Why You'll Love This
If a thumbs-up emoji has ever genuinely ruined your day, this book was written specifically for your brain.
- Great if you want: to finally understand why rejection hits you so disproportionately hard
- The experience: warm and disarmingly honest — reads like a conversation, not a lecture
- The writing: Partridge blends personal chaos with practical clarity — candid without being self-indulgent
- Skip if: you want clinical depth — this leans personal over academic
About This Book
If a thumbs-up emoji has ever ruined your entire day, or you've mentally drafted a resignation letter because your boss wanted a "quick chat," this book might explain why. Alex Partridge zeros in on Rejection Sensitivity Dysphoria—a little-discussed but deeply felt aspect of ADHD that makes ordinary social friction land like a catastrophe. Drawing on the staggering reality that many people with ADHD have absorbed tens of thousands of negative messages about themselves before they even reach their teens, Partridge reframes the exhausting hypervigilance, the spiraling assumptions, and the relationships quietly abandoned out of preemptive self-protection. This isn't abstract neuroscience—it's a frank reckoning with why connection feels so dangerous.

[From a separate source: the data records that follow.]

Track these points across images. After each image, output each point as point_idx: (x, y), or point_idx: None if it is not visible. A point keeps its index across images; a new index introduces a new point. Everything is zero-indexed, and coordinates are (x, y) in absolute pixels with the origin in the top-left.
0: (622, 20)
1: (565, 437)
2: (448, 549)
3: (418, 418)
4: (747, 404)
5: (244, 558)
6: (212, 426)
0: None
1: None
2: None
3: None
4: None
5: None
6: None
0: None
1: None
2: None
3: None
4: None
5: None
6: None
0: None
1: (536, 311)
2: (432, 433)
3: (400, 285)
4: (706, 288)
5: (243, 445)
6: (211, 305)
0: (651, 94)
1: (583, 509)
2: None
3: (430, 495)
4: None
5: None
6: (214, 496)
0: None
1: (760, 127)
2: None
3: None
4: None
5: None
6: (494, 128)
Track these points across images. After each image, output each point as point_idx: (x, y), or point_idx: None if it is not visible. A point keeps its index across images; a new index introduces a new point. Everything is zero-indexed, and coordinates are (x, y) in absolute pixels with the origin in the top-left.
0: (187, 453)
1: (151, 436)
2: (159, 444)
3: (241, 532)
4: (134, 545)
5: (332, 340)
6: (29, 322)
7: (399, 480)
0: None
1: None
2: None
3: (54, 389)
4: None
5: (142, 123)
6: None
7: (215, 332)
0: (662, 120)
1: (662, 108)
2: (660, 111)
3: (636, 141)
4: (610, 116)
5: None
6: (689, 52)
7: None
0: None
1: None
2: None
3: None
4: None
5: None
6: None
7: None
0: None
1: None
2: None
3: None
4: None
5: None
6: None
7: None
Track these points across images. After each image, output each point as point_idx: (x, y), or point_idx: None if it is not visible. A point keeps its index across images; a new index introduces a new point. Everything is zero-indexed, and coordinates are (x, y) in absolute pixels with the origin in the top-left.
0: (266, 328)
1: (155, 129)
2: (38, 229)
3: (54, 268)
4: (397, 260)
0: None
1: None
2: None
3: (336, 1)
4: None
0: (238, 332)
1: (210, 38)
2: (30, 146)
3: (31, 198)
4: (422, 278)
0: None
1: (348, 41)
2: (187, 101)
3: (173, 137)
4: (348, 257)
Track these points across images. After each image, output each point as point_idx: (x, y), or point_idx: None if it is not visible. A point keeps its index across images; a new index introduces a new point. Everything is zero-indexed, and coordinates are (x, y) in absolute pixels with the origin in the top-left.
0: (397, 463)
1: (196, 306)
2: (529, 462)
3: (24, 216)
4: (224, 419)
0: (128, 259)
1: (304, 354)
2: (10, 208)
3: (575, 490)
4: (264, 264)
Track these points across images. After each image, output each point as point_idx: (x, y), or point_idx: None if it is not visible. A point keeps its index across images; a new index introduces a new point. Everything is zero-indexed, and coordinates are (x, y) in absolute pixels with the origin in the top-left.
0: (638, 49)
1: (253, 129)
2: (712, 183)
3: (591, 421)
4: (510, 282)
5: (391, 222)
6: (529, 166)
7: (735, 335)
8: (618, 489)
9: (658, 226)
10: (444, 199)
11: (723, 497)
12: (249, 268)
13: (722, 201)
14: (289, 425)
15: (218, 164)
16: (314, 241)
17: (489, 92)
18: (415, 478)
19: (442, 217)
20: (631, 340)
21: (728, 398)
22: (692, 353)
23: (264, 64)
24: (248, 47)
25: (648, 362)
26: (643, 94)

What distinguishes this as a reading experience is Partridge's refusal to be clinical about something that is, at its core, achingly personal. The writing moves between self-disclosure and practical insight without ever feeling like a therapy worksheet or a memoir that forgot its point. The structure is accessible without being condescending, and the tone stays honest and a little wry—the kind of voice that makes you feel seen rather than diagnosed. Readers who have spent years quietly convinced that everyone is one bad interaction away from leaving them will find something rare here: recognition that doesn't flinch.